Фасонит Колупаев Андрюха, задается! Но у него ж в забайкальском совхозе имени Десяти замученных красных партизан имеются жена и двое детишек! Забыл? На-по-о-ом-ним! Рассказывай, голубчик, как и что было, детально, досконально рассказывай, иначе…

— Не могу, ребята! Хоть режьте! Любовь промеж нас зачалась гибельная!.. — и грустно поведал Андрюха, как тоскует он об Галине Артюховне, и его по правилам с машины сымать бы надо, потому как он ночами не спит и может аварию сделать и весь взвод управления поизувечить. Он обвел всех нас жалеющими глазами и вздохнул: — Очень, ребята, хорошо любить! Вроде бы и мученье, а все одно хорошо!..

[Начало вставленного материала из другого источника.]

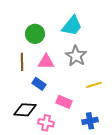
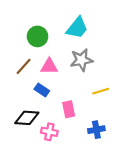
gray star: (76, 56) -> (81, 60), turned 30
brown line: (22, 62) -> (24, 66), turned 42
pink rectangle: (64, 102) -> (69, 109), turned 56

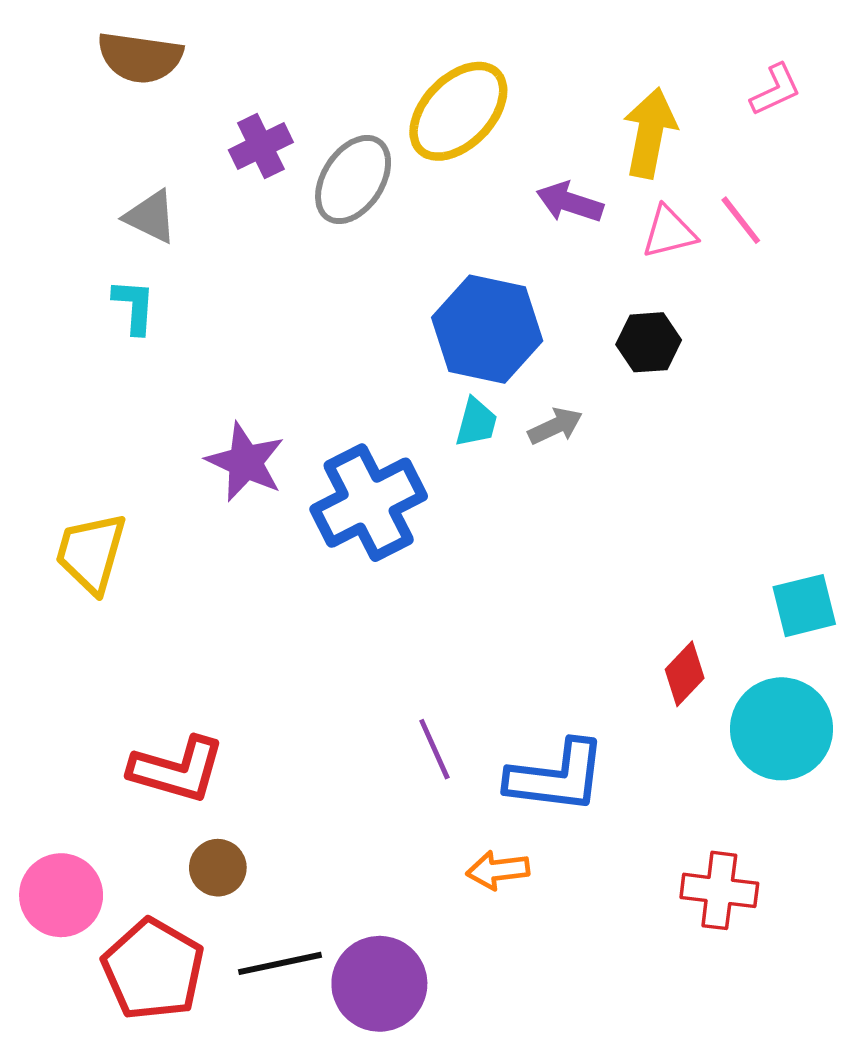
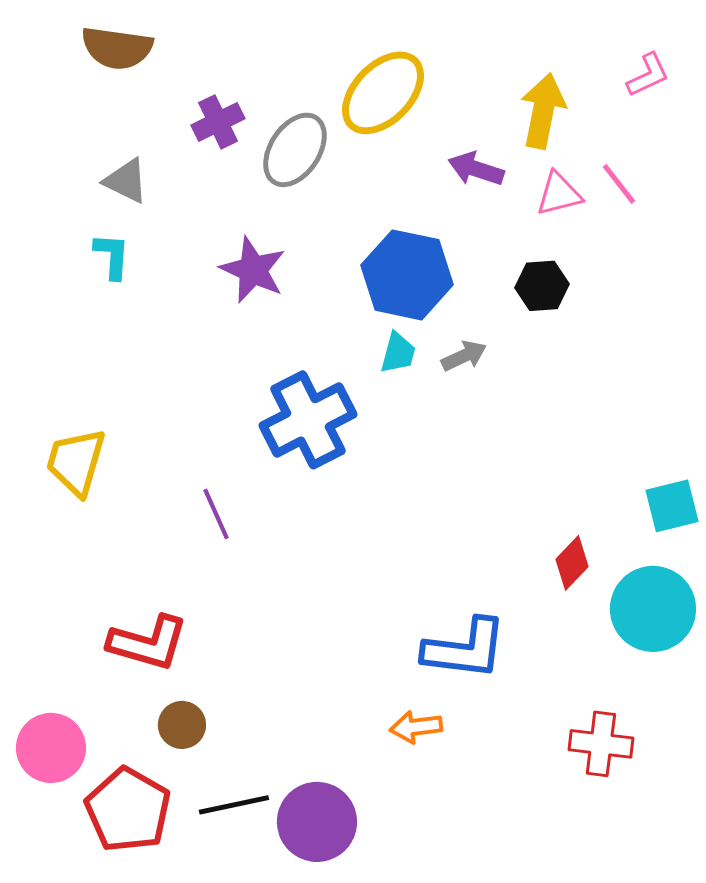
purple star: (245, 462) -> (253, 270), moved
purple line: (434, 749) -> (216, 514), moved

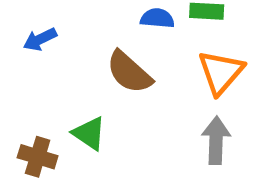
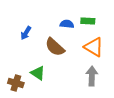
blue arrow: (40, 39) -> (26, 33), moved, turned -32
orange triangle: (221, 72) -> (94, 47), turned -40

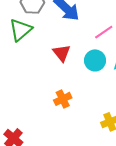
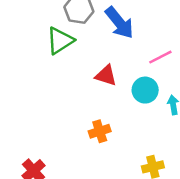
red triangle: (62, 53) -> (106, 75), turned -42

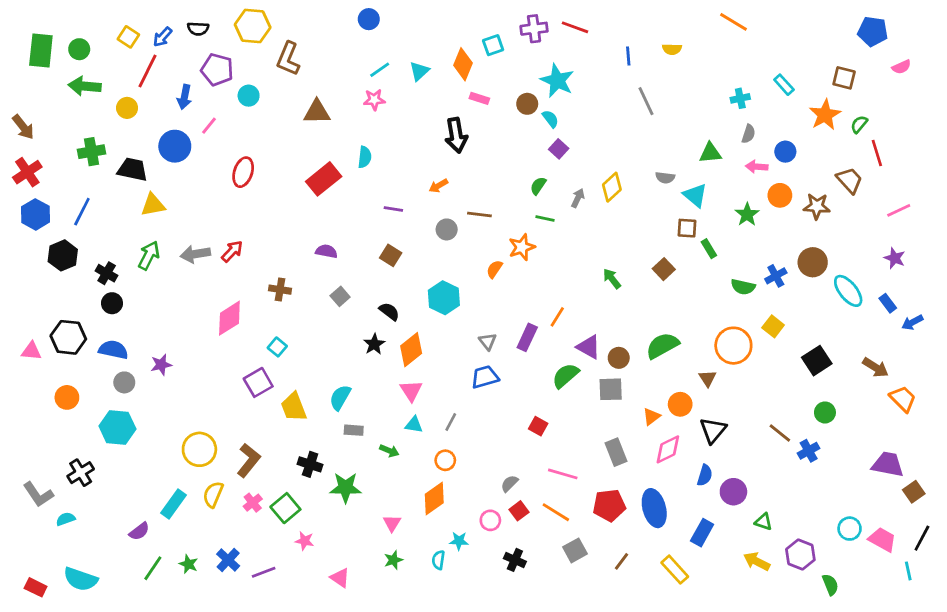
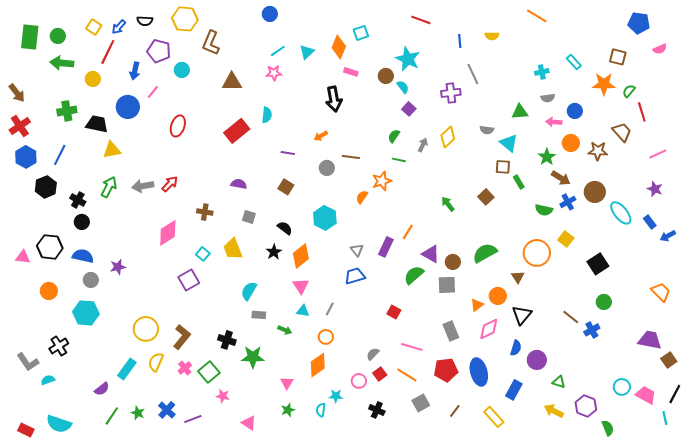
purple cross: (534, 29) -> (451, 93), moved
orange star: (825, 115) -> (604, 84), turned 30
gray semicircle: (748, 134) -> (548, 98), turned 64
gray square: (340, 296) -> (249, 217), turned -32
brown arrow: (875, 367) -> (561, 178), moved
yellow trapezoid: (294, 407) -> (233, 249), moved

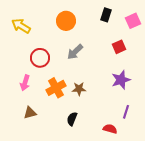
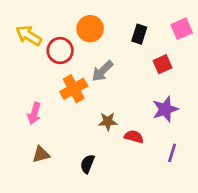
black rectangle: (106, 15) -> (139, 34), moved
red circle: (40, 58) -> (60, 51), moved
orange cross: (56, 88) -> (74, 89), moved
black semicircle: (72, 119) -> (87, 164), moved
red semicircle: (110, 129) -> (134, 137), moved

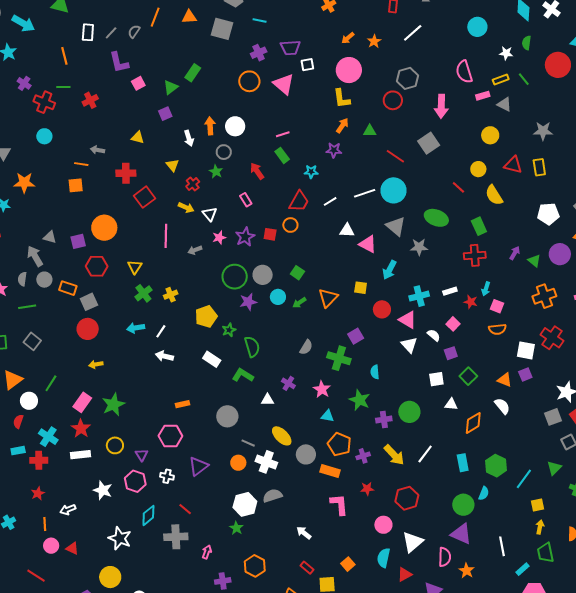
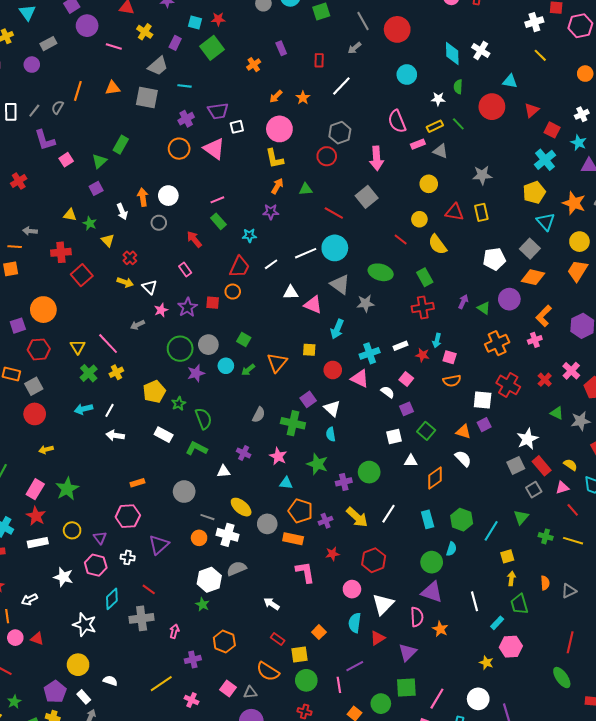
green star: (216, 172) -> (90, 223), moved
pink line: (166, 236) -> (108, 344), moved, turned -40
white triangle: (409, 345) -> (332, 408), moved

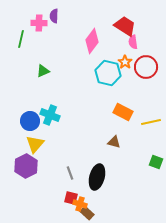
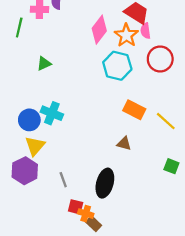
orange star: (125, 62) -> (126, 35), moved, size x1.5
yellow line: (151, 122) -> (166, 121), turned 54
gray line: (70, 173) -> (63, 180), moved

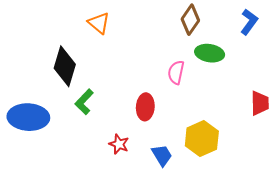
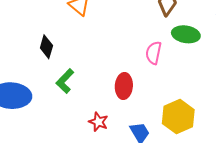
black diamond: (65, 66) -> (46, 47), size x0.6

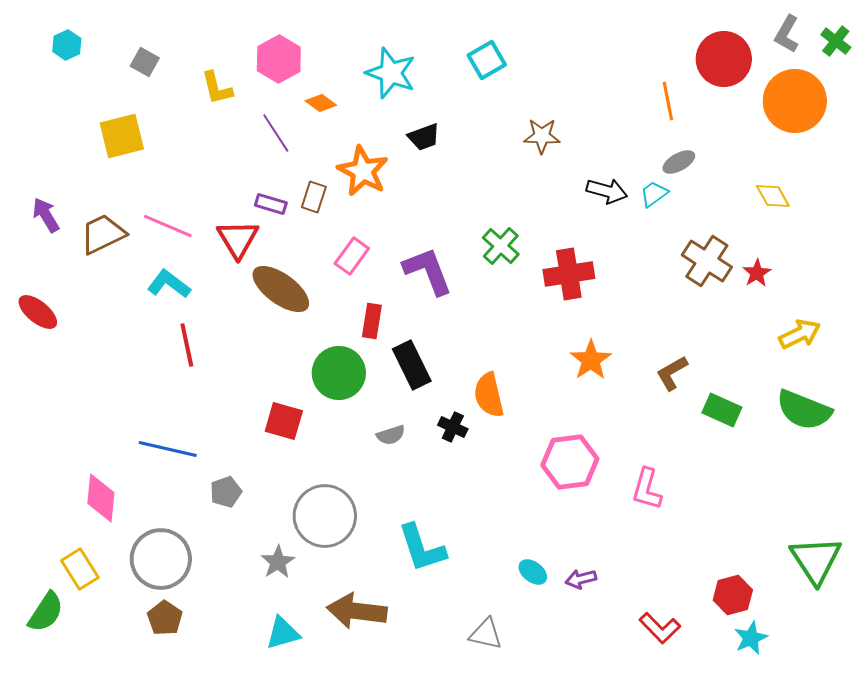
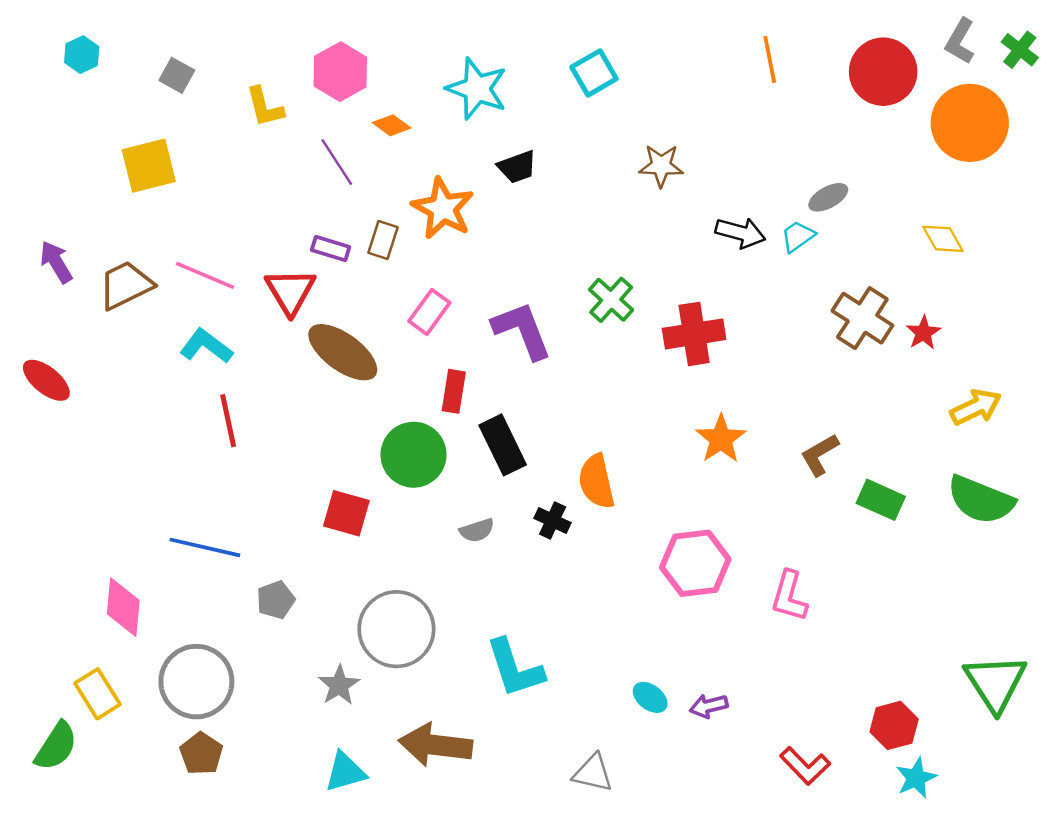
orange line: (668, 101) -> (770, 59), moved

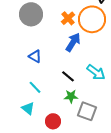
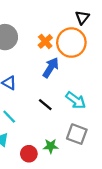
green star: (71, 96) -> (51, 146), moved
gray square: (87, 111) -> (77, 134), moved

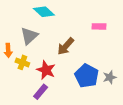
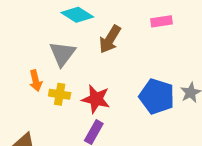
brown arrow: (66, 46) -> (110, 39), moved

Поняли мы его — не чурки! — как-никак в школах учились, в пионерах иные состояли и книжки про любовь читали. Зауважали мы Андрюху и даже потихоньку гордились тем, что есть у нас такой боец, который вроде бы всех нас обнадежил на будущее своей любовью.

Письма Андрюха получал с каждой почтой, иногда по три сразу. Он уходил в лес или прятался в хлеба и читал по многу раз каждое письмо. Потом Андрюха залисил вокруг меня, угодливым сделался, в кабину зазывал, где ехать благодать: спать можно, пылью не душит.

Я не сразу, но уразумел, в чем туг дело. Я сочинял складные письма заочницам с лирическими отклонениями насчет «жестокого оскала войны», где нам тоскливо без женщин, особенно когда цветут сады, поют соловьи, где «только пули свистят по степи, тускло звезды мерцают…» и горько пахнет черным порохом, которым мы «овеяны». Чтобы все было натурально, солдат, которые с моего сочинения переписывали письма, вставляя в них имена своих заочных «симпатий», я научал тереть бумагу о закопченный котелок либо обжечь по углам. То-то бедные девчонки в тылу переживали, получив «опаленные огнем» письма!

Совсем обезумел Андрюха Колупаев от любви, хочет, чтобы я написал «хорошее» письмо Галине Артюховне. Самогонки сулился достать за услугу. Сам Андрюха происходил из темной старообрядческой деревни и грамоту имел совсем малую. Письма он писал трудно, по нескольку дней, бывало, мусолит письмо, аж лицом осунется. Но я хоть и считался во взводе парнем с придурью, все же отказал ему: с заочницами, мол, баловство и развлечение, а тут дело серьезное. Андрюха надулся на меня и в кабину больше не приглашал.